Bäumel wies darauf hin, dass der Prozess gegen Alexandra R. weitergeführt werde, auch wenn der jetzige Tatverdacht für eine Untersuchungshaft nicht ausreiche. Dennoch ist bei den Ermittlern der Staatsanwaltschaft und des Landeskriminalamts bereits Ernüchterung eingetreten. Beide Behörden hatten sich viel von den Verfahren versprochen, insbesondere richtungweisende Urteile mit abschreckender Wirkung auf die linksextremistischen Serienbrandstifter.

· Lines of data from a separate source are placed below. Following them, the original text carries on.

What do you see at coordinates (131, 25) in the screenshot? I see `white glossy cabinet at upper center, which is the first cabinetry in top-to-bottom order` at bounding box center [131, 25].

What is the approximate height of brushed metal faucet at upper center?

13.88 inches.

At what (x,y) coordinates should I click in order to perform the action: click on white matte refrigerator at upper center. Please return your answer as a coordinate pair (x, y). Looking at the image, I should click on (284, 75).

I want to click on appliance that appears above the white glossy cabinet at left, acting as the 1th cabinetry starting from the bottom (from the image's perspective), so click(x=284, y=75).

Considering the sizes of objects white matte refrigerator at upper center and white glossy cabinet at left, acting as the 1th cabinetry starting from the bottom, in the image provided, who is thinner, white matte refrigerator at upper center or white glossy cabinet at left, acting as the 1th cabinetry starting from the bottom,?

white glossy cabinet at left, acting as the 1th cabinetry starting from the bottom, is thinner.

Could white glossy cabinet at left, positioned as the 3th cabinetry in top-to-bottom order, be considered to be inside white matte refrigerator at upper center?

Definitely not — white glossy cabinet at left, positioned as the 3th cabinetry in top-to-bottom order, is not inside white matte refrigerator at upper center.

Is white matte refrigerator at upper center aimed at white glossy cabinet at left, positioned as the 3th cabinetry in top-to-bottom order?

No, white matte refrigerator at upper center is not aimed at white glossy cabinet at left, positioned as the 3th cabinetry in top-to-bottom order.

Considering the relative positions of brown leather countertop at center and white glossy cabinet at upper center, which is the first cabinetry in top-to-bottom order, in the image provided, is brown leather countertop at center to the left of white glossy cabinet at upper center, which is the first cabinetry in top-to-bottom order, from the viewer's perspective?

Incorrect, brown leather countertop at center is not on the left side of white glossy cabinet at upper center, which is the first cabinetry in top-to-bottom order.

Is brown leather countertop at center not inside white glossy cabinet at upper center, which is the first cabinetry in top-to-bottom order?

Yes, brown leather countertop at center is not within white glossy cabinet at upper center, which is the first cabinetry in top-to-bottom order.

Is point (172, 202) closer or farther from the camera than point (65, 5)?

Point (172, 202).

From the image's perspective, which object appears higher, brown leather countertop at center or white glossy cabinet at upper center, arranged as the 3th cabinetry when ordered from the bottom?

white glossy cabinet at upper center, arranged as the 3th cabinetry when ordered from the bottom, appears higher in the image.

Danach sieht es derzeit allerdings nicht aus, ganz im Gegenteil. In Internetforen der linken Szene wurden die Freilassungen der beiden Verdächtigen als „Sieg über die Klassenjustiz“ gefeiert. „Die fühlen sich jetzt vermutlich ganz stark. Das könnte denen noch mal einen richtigen Schub geben“, sagte ein Ermittler gestern. Dennoch, fügte der Beamte hinzu, müsse man mit dieser Entwicklung leben, auch wenn sie enttäuschend sei: „Wir leben in einem Rechtsstaat. Wenn die Beweise nicht ausreichen, kann es auch keine Verurteilung geben.“
Unterdessen brannte auch in der Nacht zu gestern ein Pkw. An der Rigaer Straße in Friedrichshain traf es einen BMW. Das Fahrzeug wurde stark beschädigt. Die Polizei geht von Brandstiftung aus, der Staatsschutz ermittelt.